Dans le quotidien des populations juives, en proie à l’inquiétude, le pouvoir politique peut protéger les synagogues, les écoles juives. Mais la nature même de la question étant sociétale, il est très difficile au pouvoir politique de s’emparer des questions quotidiennes. Quelle que soit son efficacité, il ne peut pas soulager cette inquiétude. Quand un individu malfaisant fait une remarque à double sens qui va affecter un jeune Français juif et contre laquelle on est impuissant, l'Etat le sera plus encore. Rien n’a pu entraver par exemple l’exclusion de fait de 70% des enfants juifs de l’école publique. 

L’État, le gouvernement, le président, les institutions se doivent de marquer leur solidarité. C’est d’abord ce que demandent les Français juifs aujourd'hui. Eux qui, lorsqu‘ils sont croyants, prient pour la République chaque samedi dans les synagogues et, comme ce fut encore le cas il y a quelques jours, y chantent gravement la Marseillaise pour se réconforter.

Que peut-on en attendre de la marche de dimanche ? 
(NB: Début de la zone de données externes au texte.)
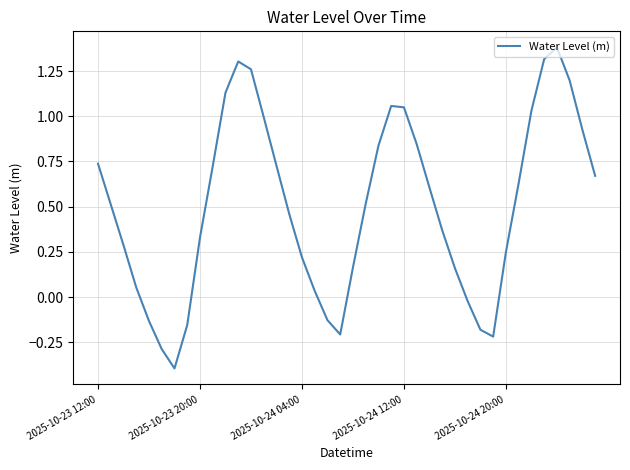

What is the greatest value displayed?

1.4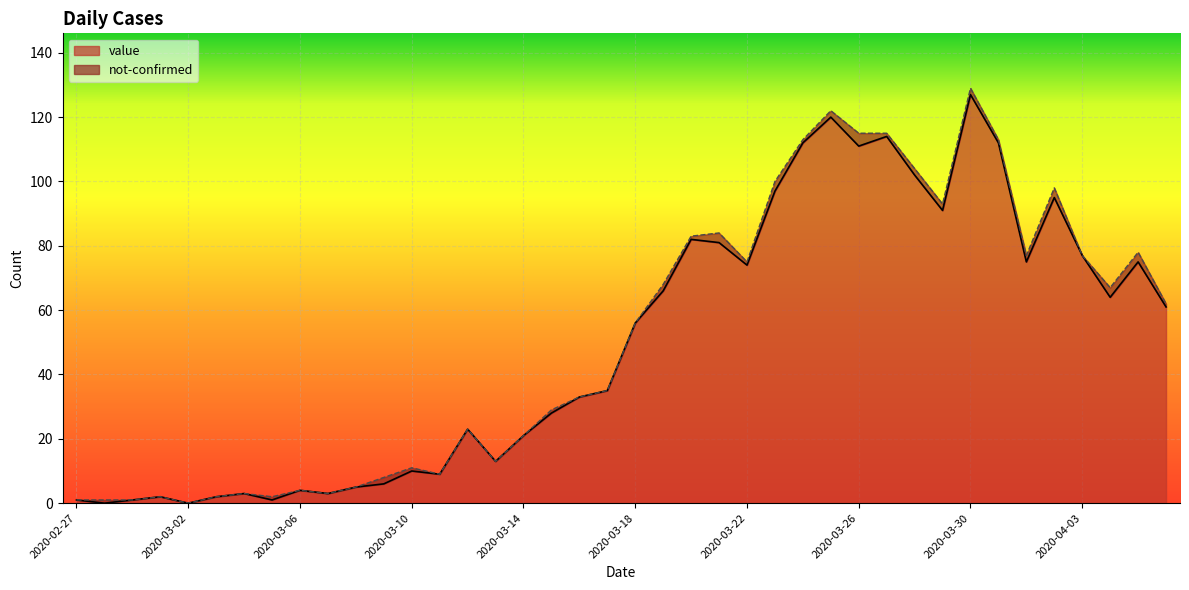

Read the value at 2020-04-04.

64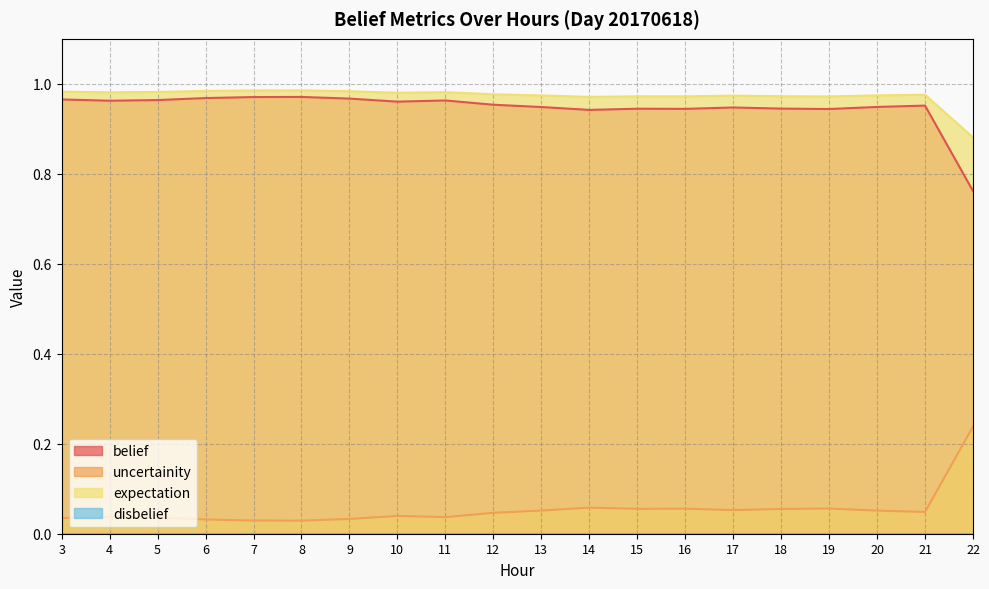

True or false: uncertainity has a value of 1.6 at 3.

False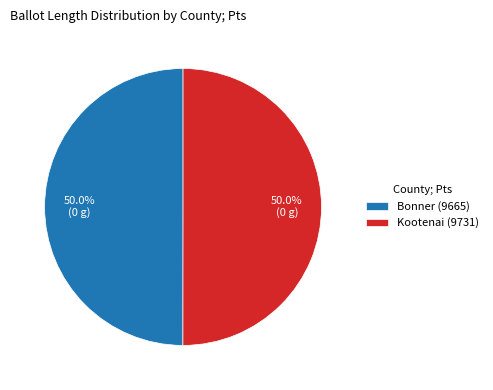

Is the sum of Kootenai (9731) and Bonner (9665) greater than half?

Yes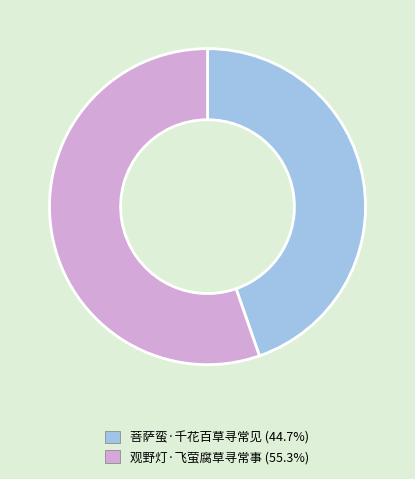

True or false: 观野灯·飞萤腐草寻常事 accounts for 45% of the total.

False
Jean-Pierre Sakoun : Deux des plus hauts responsables institutionnels et politiques de notre pays lancent un appel clair, net et sans bavure pour une marche contre l’antisémitisme. Et depuis cet appel, c’est à qui pourra paralyser l’initiative avec le plus de talent … ou le moins possible.
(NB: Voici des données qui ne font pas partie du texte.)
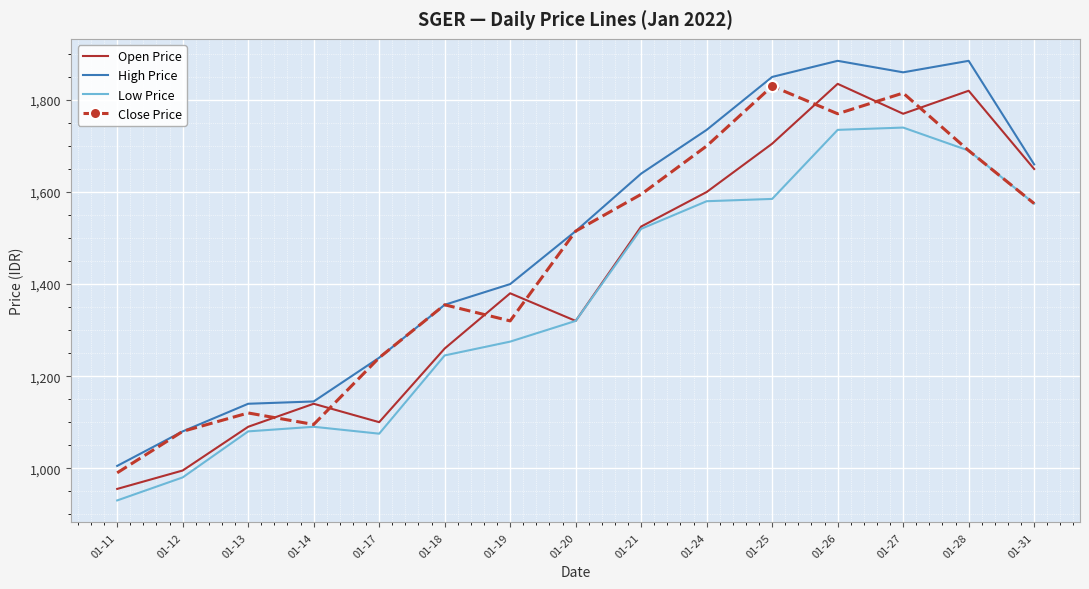

What is the difference between the maximum and second lowest values in the High Price series?

805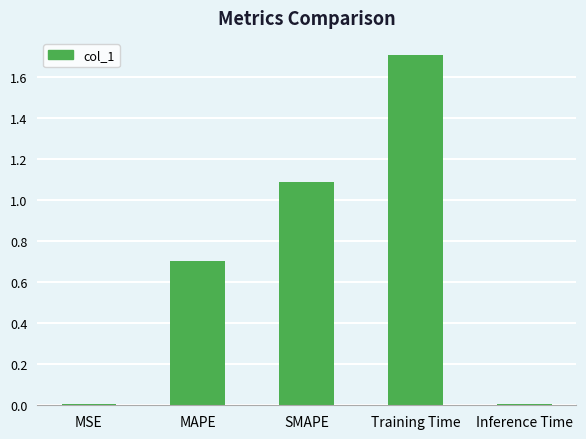

Is it true that the value at MAPE is 1.1?

False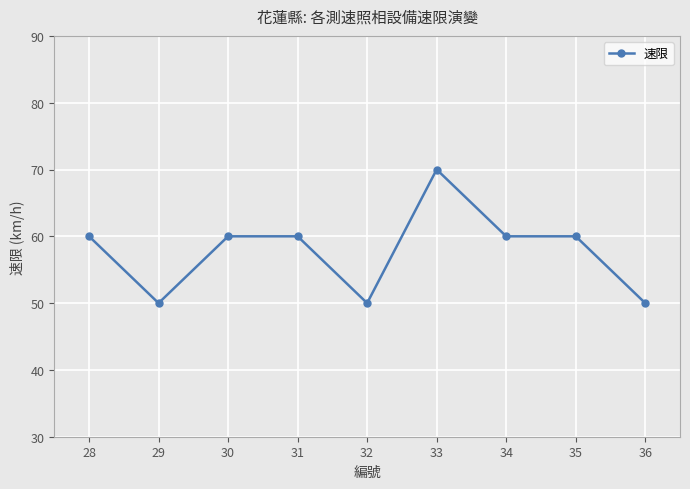

At which category does the data reach its first local valley?

29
Tout d’abord et ça n’étonnera personne LFI par la voix de son chef qui, non content d’avoir fait exploser les vannes et les digues de l’antisémitisme depuis des mois essaie de se refaire une virginité en se drapant dans son attitude anti-RN, qu’il serait donc le seul à porter haut et fort. Puis un ministre et pas des moindres de lui emboîter le pas …

Alors soyons clairs, que l’initiative soit prise par des partis politiques expliquerait ce type de débat désastreux. Mais ici, ce sont les présidents des chambres qui appellent à cette marche ! Tous les partis y sont représentés car les Français ont voté … et il faudrait commencer à faire le tri ?

En réalité, certains sont en train de trouver tous les prétextes pour tuer cette marche et ils y arrivent avec un talent redoutable. Tous les élus devraient mobiliser les Français, expliquer en quoi ce moment est important et là… nous sombrons dans le pathétique.

Enfin, pour que les choses soient claires, je pense qu’il était beaucoup plus important justement d’obliger tous les partis à se positionner sur le fond de la marche et sa justification. Et oui, savoir si des élus RN, LFI ou autres vont manifester, est en même temps le dernier de mes soucis et une attente légitime pour savoir qui est capable de dire non à l’antisémitisme, sans aucun état d’âme.

Et bien non, même cela, nous ne sommes plus capables de l’organiser. Mais peut être est-ce justement un moyen rusé de faire échouer une initiative dont le sens continue de gêner aux entournures… Le pire est que ceux qui pensent faire baisser le RN grâce à ces stratégies d’apprentis sorciers vont encore réussir à le consolider…

C’est pourquoi cette manifestation de dimanche est essentielle. Et d’ailleurs, je lance un appel à tous les journalistes, comme je l'ai fait sur Public Sénat il y a quelques semaines : arrêtez de parler de communauté juive. Les Français de confession ou de culture juive sont des Français qui appartiennent comme les autres à la communauté nationale. Le fait de les regrouper ainsi sans cesse les exclut de la communauté nationale et permet d'une certaine manière, de mettre à distance leurs inquiétudes, ou leur douleur.  

Ce ne sont pas quarante membres de la communauté juive qui ont été assassinés par le Hamas, ce sont quarante Français. Ce n’est pas la communauté juive qui est attaquée en France, ce sont des Français.

C’est essentiel pour manifester sa solidarité. Il convient au minimum de protéger ce qui peut l’être, de faire montre de solidarité et de ne jamais renoncer à poursuivre les paroles et les actes antisémites.